— PROBLEM TO SOLVE —
From the first line of the listing below, retype each line up to and including the one with "Picture 3: Row"; pictures stay out.

— GIVEN RECORDS —
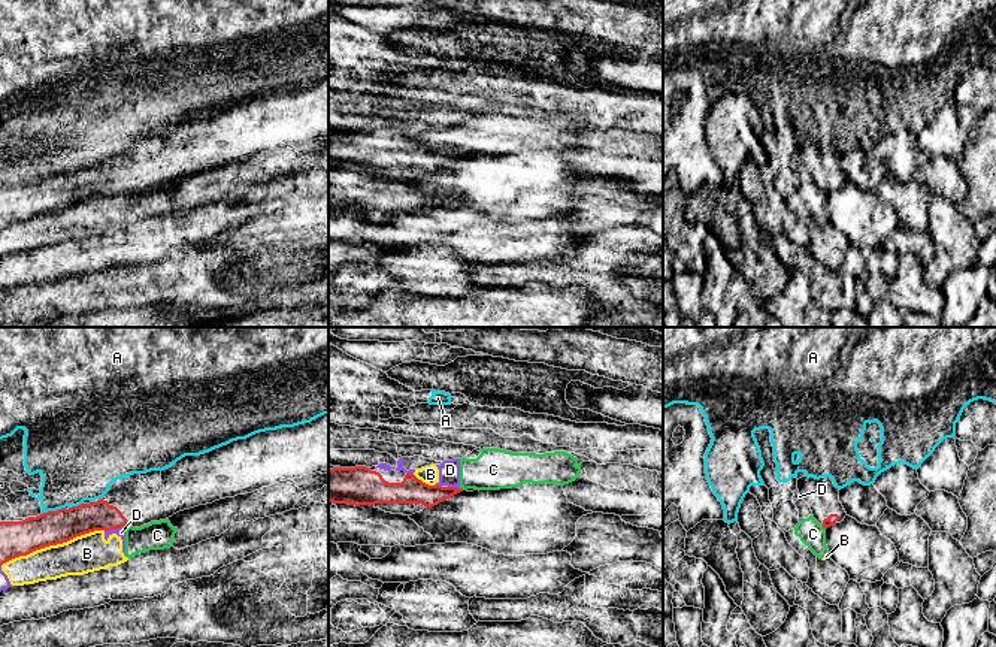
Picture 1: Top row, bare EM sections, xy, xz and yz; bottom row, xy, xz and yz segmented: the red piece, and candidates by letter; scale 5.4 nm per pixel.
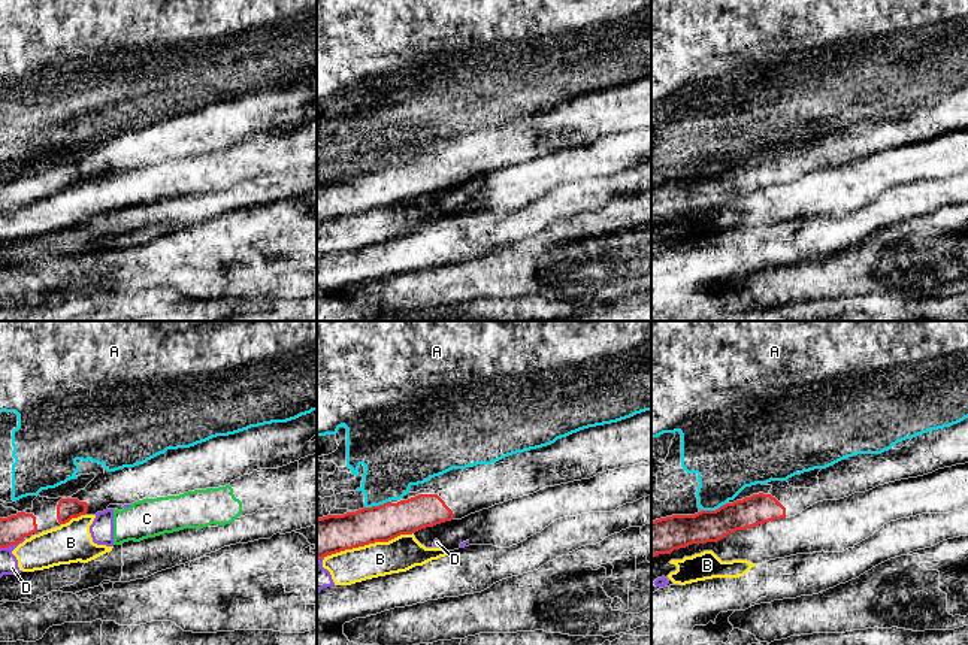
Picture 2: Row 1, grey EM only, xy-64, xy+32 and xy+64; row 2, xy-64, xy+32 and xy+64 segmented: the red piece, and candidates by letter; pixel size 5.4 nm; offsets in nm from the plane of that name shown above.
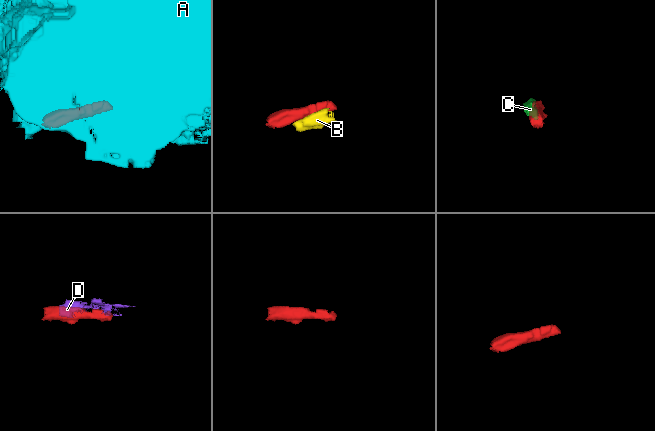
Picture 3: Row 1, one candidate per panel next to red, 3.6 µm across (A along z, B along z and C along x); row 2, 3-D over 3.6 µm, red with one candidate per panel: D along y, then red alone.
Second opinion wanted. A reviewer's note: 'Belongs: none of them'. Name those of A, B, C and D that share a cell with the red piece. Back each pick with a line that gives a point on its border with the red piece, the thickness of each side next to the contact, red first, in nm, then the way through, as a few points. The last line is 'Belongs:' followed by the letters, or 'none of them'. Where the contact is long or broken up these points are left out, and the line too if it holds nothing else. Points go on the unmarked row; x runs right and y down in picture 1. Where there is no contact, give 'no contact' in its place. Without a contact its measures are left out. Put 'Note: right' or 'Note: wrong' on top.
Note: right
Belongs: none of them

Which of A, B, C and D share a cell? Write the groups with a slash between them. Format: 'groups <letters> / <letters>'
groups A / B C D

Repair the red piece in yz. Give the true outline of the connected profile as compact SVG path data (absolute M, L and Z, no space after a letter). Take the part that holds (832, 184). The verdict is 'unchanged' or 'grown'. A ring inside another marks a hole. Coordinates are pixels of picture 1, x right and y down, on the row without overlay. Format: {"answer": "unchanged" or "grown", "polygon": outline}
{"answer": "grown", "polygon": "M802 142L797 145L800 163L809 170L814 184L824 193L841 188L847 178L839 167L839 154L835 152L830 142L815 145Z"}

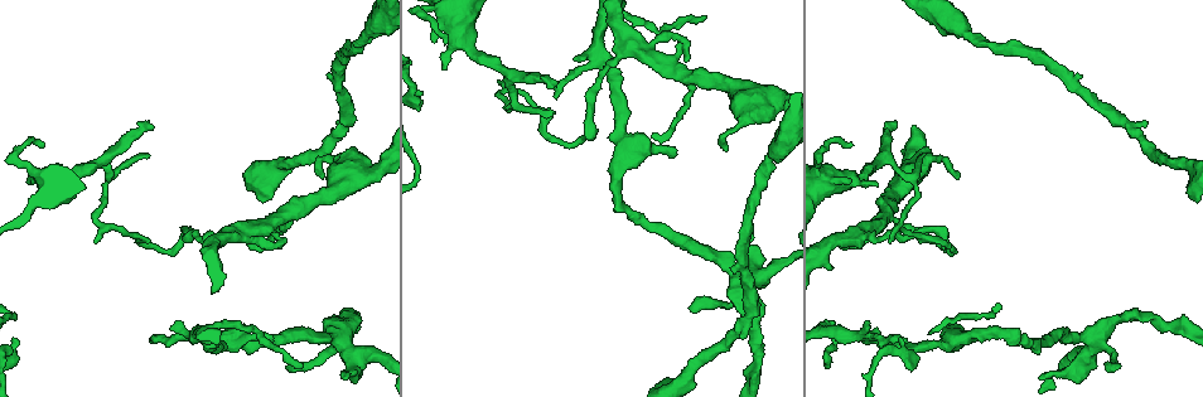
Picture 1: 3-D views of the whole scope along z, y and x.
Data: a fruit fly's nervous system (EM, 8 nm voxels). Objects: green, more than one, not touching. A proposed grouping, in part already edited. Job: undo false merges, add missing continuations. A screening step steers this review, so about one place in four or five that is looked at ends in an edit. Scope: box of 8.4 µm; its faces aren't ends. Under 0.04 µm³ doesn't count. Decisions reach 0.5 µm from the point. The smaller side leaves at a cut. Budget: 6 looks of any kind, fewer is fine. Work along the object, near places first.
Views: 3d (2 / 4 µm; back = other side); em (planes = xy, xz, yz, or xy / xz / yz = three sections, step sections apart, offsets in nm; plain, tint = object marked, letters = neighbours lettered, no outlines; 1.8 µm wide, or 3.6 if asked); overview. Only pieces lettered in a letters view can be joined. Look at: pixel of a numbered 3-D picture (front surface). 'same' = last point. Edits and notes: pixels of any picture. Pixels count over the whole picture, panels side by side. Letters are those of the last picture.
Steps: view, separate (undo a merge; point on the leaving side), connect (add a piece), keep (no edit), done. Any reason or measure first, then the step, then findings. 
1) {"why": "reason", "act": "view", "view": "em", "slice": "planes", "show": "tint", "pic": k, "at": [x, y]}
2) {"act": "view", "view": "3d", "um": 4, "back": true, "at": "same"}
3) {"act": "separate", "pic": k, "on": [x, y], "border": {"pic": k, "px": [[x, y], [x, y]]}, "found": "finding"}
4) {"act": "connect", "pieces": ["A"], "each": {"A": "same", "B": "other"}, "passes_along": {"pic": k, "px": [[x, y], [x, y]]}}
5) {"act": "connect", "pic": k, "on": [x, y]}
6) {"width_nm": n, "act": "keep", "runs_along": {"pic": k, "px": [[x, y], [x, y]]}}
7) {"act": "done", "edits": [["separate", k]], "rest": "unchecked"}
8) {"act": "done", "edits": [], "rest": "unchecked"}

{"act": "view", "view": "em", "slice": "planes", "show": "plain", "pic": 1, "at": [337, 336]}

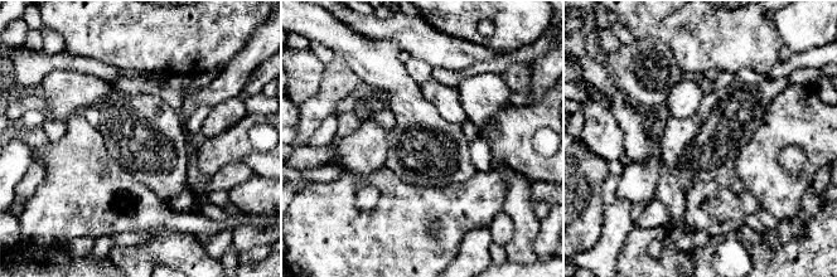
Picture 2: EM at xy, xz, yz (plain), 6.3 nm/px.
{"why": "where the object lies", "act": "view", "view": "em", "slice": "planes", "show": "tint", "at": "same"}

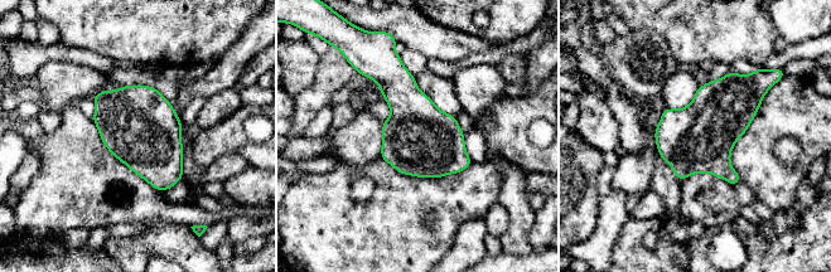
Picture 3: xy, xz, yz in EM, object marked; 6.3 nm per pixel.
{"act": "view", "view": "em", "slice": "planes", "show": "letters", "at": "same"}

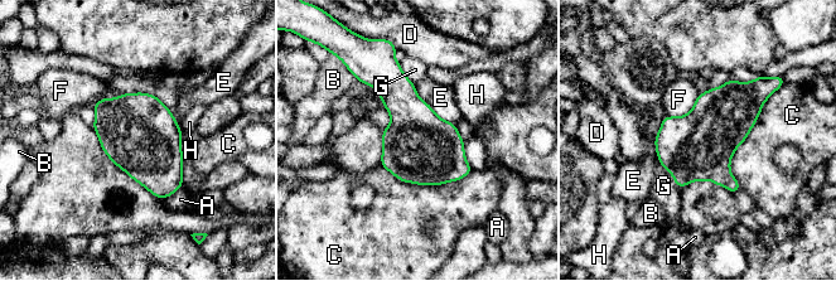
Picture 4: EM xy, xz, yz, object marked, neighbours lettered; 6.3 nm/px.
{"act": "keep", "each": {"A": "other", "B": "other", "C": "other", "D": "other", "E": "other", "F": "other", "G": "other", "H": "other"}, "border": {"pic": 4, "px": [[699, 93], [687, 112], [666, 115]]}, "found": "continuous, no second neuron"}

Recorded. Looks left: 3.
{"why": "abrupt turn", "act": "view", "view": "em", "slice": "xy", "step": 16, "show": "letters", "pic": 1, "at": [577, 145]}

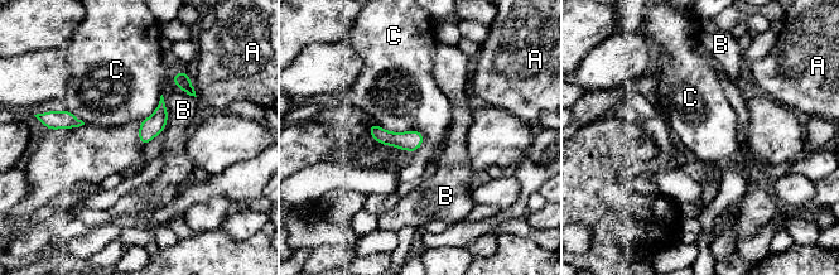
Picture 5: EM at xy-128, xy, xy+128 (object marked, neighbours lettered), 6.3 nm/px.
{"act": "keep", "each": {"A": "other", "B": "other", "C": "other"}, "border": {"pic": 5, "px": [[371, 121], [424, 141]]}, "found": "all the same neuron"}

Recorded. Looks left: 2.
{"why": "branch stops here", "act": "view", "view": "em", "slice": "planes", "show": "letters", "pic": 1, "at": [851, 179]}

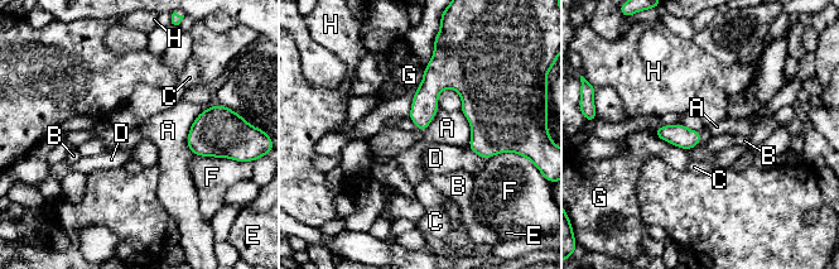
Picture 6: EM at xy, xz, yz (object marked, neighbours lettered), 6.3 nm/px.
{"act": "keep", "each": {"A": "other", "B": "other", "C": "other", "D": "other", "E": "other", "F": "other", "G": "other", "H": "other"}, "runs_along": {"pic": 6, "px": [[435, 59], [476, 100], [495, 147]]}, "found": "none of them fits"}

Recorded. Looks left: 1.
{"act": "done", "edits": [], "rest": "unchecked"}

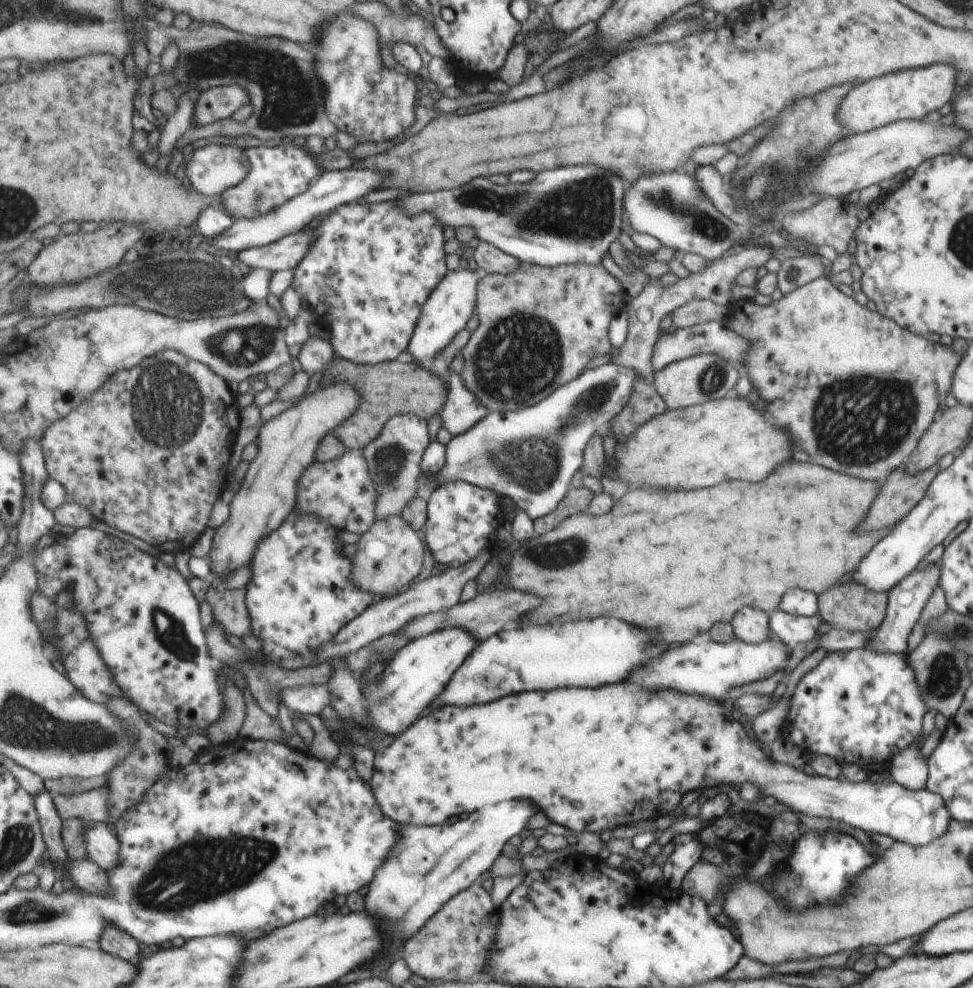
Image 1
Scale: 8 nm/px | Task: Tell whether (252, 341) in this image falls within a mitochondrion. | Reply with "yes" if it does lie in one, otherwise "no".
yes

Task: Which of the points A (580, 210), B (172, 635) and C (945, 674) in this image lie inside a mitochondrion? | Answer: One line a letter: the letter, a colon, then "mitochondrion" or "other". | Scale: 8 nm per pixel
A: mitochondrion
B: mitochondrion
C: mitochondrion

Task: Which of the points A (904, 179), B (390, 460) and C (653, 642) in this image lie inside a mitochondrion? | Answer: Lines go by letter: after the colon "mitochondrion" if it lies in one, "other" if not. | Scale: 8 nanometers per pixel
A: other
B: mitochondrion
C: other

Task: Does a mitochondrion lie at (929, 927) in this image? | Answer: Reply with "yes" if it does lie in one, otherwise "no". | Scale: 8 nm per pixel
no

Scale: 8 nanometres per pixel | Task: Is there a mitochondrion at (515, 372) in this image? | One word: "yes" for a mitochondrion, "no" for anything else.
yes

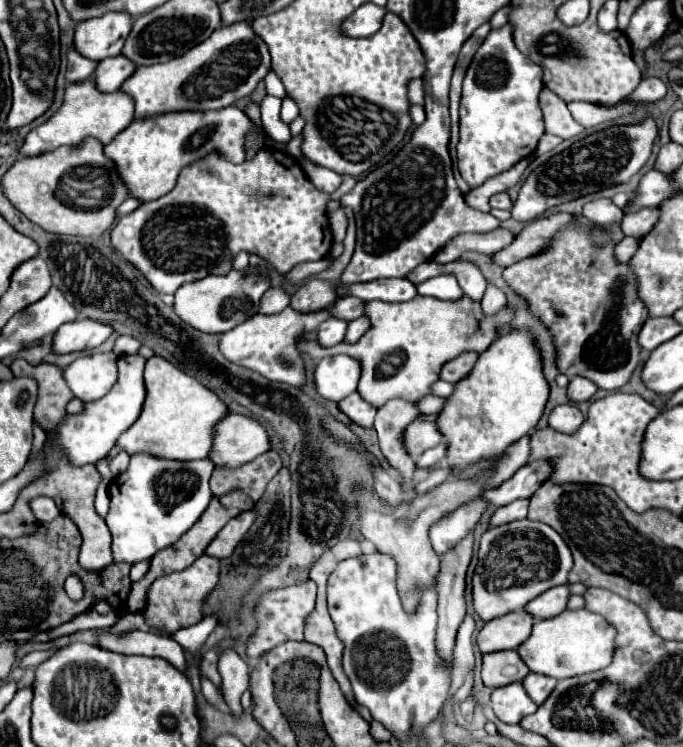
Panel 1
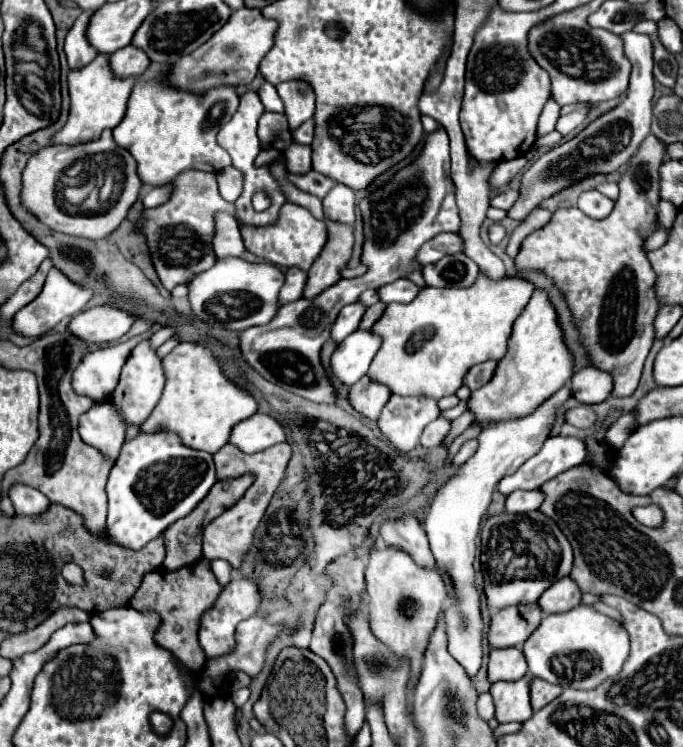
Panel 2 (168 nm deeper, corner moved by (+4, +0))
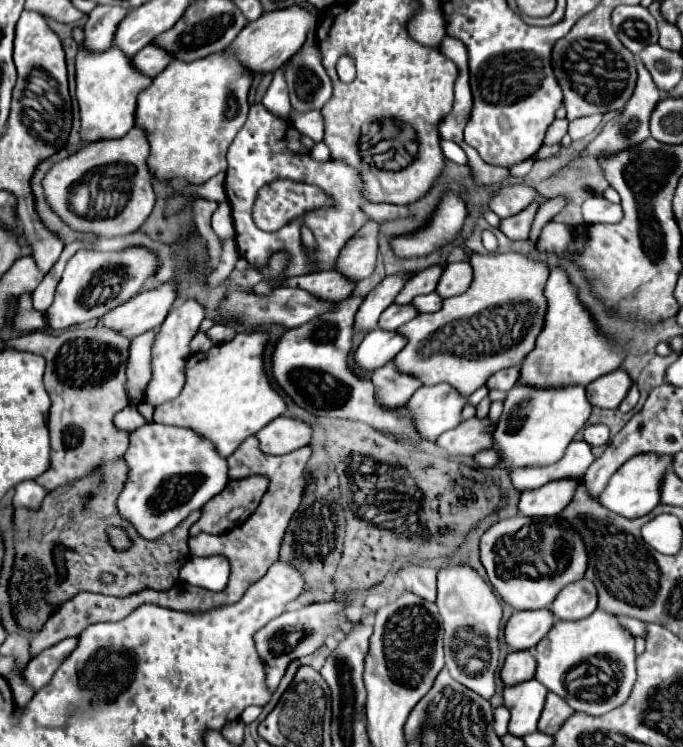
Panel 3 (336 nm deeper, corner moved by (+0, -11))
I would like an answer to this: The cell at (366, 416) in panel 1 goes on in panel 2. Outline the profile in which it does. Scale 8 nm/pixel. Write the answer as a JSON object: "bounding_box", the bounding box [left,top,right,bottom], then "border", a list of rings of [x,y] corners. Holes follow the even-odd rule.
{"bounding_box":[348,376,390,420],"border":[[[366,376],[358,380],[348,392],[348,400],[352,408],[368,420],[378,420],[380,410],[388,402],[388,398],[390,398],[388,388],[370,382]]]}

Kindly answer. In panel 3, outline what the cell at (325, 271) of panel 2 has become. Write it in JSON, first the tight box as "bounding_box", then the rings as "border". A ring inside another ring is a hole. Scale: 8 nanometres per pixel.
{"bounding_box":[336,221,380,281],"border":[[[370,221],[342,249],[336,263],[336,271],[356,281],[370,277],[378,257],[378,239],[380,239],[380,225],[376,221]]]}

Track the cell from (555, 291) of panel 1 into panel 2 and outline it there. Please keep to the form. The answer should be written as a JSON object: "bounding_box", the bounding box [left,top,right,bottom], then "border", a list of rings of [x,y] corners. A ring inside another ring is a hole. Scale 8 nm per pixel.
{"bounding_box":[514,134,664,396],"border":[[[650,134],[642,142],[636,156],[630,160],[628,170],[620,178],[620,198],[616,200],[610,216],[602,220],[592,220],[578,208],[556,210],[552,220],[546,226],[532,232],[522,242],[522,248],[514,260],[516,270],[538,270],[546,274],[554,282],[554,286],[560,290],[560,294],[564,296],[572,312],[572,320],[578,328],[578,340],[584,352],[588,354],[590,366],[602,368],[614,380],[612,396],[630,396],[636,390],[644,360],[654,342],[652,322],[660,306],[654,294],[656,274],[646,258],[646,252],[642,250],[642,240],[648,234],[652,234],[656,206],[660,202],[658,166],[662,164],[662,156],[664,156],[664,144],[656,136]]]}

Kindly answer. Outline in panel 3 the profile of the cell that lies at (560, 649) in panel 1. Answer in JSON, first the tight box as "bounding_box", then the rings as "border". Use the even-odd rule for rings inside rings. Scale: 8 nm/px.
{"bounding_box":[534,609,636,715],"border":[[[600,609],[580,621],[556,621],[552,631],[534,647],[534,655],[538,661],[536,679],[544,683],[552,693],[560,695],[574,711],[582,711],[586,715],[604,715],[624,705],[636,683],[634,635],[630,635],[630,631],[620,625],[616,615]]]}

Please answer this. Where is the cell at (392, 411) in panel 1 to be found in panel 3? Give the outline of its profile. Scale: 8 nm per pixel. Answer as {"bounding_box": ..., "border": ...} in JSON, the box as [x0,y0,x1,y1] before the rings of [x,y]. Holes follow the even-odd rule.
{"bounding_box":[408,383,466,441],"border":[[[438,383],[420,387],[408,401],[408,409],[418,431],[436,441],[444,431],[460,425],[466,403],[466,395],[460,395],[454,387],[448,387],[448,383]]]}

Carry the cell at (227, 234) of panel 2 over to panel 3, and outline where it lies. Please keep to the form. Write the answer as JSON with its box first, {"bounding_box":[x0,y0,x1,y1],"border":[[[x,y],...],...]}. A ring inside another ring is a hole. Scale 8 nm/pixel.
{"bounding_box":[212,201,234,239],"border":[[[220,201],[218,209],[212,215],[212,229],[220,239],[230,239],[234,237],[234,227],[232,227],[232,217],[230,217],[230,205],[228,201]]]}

— TASK OUTPUT —
Picture 1: Top row, bare EM sections, xy, xz and yz; bottom row, xy, xz and yz segmented: the red piece, and candidates by letter; scale 5.4 nm per pixel.
Picture 2: Row 1, grey EM only, xy-64, xy+32 and xy+64; row 2, xy-64, xy+32 and xy+64 segmented: the red piece, and candidates by letter; pixel size 5.4 nm; offsets in nm from the plane of that name shown above.
Picture 3: Row 1, one candidate per panel next to red, 3.6 µm across (A along z, B along z and C along x); row 2, 3-D over 3.6 µm, red with one candidate per panel: D along y, then red alone.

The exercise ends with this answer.